Based on recent consultations with residents across the City of Ottawa, City staff are recommending the Planning and Environment Committee recommend to Council it spend approximately $200 million over the next four years on a broad range of measures that will greatly control and reduce sewage and contaminated stormwater into the Ottawa River.

“With great support from the federal and provincial governments, measures are now being undertaken to limit the flow of sewage and contaminated storm water into the river, and this announcement takes the process one step further,” said Mayor Larry O’Brien.

Last year, the City introduced three options for the public to consider that would control the level of sewage and contaminated stormwater into the river. The City released its Ottawa River Action Plan (ORAP) recommendations aimed at improving the health of the river and greatly reducing the number of sewer overflows that occur during wet weather. The plan calls on the City to set an aggressive target of zero overflows in years with average precipitation. To achieve this, the plan calls for the creation of storage space in the downtown combined sewer area to capture flows during wet weather that will be pumped out to the City’s sewage treatment centre at a later date.

Water and wastewater ratepayer’s dollars would see the construction of large underground storage facilities that would capture combined sewage flows during rainstorms. The storage facilities, possibly similar to the Sandy Hill storage tank recently commissioned in Sandy Hill, and winner of the Ontario Public Works Association 2009 Project of the Year, will hold combined sewage until a storm has subsided.

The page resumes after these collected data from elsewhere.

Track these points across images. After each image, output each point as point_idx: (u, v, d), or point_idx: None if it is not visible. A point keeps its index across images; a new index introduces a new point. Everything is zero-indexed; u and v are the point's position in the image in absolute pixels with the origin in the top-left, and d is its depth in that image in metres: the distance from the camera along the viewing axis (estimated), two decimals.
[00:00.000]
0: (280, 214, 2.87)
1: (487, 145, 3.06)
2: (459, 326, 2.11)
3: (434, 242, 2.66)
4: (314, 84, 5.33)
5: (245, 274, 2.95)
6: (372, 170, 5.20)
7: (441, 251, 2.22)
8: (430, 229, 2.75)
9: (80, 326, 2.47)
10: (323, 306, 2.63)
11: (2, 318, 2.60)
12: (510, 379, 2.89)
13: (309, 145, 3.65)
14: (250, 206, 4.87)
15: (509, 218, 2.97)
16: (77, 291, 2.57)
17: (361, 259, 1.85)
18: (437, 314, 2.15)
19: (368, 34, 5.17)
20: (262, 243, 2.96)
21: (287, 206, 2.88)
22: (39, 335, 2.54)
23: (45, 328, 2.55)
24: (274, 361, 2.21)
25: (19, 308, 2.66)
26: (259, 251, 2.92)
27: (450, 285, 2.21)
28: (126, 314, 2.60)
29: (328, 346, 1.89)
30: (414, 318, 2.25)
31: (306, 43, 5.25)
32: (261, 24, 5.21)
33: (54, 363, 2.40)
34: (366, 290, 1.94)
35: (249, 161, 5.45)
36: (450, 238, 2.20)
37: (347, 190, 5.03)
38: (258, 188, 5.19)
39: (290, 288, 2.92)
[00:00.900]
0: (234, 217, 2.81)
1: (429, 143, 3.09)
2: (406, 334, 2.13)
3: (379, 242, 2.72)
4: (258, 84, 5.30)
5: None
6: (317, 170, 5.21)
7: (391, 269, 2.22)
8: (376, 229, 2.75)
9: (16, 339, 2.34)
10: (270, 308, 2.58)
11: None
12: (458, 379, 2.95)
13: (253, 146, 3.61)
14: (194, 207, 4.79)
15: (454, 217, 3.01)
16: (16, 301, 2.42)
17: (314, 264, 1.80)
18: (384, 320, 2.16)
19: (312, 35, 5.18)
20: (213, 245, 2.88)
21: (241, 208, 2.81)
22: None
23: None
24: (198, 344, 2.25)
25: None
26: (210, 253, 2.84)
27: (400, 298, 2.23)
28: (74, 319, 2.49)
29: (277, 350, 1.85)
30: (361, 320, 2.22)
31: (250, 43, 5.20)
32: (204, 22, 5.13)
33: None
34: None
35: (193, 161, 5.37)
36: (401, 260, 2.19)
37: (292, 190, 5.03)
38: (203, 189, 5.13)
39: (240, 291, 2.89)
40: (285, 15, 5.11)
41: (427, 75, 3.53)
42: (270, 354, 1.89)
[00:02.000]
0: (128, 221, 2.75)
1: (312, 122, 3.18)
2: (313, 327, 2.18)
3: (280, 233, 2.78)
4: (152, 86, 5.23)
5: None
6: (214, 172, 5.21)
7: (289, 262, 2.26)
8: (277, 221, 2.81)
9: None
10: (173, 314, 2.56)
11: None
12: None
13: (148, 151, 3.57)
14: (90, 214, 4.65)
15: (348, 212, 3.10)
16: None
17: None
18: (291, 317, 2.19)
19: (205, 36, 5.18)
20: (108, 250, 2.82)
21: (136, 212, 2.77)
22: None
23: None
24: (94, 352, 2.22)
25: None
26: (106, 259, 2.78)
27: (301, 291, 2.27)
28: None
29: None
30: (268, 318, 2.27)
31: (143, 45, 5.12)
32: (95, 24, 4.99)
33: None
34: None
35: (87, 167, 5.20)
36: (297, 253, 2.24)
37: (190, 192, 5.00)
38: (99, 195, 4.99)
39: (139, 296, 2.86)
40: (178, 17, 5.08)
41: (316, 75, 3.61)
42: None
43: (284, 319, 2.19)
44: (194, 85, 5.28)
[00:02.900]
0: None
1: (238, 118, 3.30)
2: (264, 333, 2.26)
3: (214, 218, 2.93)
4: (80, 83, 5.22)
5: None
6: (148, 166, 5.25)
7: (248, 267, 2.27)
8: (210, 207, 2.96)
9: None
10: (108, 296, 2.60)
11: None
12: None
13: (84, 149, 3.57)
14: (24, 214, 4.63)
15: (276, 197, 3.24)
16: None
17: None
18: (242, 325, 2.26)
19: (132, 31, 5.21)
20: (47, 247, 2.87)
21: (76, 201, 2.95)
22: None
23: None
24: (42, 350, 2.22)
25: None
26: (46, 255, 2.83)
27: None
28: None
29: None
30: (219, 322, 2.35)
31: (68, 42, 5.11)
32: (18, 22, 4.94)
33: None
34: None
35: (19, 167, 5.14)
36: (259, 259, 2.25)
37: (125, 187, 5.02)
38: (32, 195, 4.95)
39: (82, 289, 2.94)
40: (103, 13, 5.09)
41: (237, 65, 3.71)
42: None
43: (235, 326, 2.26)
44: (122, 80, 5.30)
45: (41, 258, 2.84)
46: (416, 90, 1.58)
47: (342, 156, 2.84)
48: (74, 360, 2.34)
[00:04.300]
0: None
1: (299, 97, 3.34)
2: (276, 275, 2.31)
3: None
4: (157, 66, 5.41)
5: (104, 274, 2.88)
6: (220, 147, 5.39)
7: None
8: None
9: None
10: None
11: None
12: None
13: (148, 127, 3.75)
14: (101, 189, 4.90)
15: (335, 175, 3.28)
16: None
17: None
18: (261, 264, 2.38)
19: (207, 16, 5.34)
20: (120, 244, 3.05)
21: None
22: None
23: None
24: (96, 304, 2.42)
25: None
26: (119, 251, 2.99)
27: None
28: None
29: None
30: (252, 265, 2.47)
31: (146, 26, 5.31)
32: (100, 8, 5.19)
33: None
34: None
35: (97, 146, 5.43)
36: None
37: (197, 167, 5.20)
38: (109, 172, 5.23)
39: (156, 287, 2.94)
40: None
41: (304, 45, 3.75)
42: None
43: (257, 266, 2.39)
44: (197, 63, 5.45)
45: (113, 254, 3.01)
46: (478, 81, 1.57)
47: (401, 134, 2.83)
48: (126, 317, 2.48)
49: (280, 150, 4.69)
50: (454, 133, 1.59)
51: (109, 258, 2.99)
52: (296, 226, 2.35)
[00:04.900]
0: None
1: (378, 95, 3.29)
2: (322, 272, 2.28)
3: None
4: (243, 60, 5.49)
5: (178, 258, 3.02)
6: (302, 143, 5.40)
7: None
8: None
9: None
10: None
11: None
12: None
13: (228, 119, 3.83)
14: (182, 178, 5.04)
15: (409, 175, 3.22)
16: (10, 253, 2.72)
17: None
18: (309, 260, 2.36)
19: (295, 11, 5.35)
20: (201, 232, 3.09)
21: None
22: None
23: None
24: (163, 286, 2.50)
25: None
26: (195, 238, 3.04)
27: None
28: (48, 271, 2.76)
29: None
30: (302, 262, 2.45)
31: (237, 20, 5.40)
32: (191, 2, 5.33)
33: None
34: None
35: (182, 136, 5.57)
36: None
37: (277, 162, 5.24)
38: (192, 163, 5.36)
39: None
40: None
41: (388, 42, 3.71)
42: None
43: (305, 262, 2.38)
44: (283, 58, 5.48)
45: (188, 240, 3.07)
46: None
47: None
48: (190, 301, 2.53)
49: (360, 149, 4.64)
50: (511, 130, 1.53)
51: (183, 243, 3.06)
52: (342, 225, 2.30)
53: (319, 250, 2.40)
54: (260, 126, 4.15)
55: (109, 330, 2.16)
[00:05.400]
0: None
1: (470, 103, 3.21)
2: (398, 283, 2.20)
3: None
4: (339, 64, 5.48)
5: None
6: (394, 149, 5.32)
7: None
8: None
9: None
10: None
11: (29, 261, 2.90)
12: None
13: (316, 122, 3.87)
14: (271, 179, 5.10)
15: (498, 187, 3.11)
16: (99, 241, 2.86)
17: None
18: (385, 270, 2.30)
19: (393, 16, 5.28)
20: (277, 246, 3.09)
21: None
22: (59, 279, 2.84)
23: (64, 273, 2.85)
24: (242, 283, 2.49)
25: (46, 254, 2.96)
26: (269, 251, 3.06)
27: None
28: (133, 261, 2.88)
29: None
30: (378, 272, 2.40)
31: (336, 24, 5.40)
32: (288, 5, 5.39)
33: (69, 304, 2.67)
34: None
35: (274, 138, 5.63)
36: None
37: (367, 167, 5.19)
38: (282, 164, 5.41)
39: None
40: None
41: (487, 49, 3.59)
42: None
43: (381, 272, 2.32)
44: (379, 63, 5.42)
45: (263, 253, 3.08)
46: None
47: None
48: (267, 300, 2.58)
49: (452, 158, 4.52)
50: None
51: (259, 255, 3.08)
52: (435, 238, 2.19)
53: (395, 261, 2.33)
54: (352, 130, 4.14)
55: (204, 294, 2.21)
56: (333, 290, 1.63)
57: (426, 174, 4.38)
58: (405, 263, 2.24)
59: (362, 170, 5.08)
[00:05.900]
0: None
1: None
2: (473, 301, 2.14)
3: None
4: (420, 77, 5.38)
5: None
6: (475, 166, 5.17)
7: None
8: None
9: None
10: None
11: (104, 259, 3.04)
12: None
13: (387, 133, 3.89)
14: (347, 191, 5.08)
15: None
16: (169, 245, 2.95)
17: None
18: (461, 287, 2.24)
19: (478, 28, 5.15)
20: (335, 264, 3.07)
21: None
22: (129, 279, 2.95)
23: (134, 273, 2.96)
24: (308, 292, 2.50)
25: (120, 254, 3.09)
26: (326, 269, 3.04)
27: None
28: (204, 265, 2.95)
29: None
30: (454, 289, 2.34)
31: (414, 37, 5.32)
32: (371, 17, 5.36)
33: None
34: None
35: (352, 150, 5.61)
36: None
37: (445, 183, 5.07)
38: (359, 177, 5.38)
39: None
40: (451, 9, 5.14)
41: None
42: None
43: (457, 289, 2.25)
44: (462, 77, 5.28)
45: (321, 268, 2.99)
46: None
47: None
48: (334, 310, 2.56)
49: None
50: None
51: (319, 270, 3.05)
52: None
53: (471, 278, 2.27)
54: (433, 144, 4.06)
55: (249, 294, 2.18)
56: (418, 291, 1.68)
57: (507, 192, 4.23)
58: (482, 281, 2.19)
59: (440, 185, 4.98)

This combined sewage will then be pumped or drained to the City’s R. O. Pickard Environmental Centre, when capacity exists both to receive and treat it.

Next week, Planning and Environment Committee will consider the ORAP, a program intended to take us further in protecting and improving Ottawa River water quality. A key recommendation in that report recommends spending $140 million over the next five years to further reduce both the volume and frequency of combined sewer overflows into the Ottawa River.

It is hoped that the funds associated with this investment in Ottawa’s sewer infrastructure will allow the City to reduce the volume of combined sewer overflows by 65 per cent.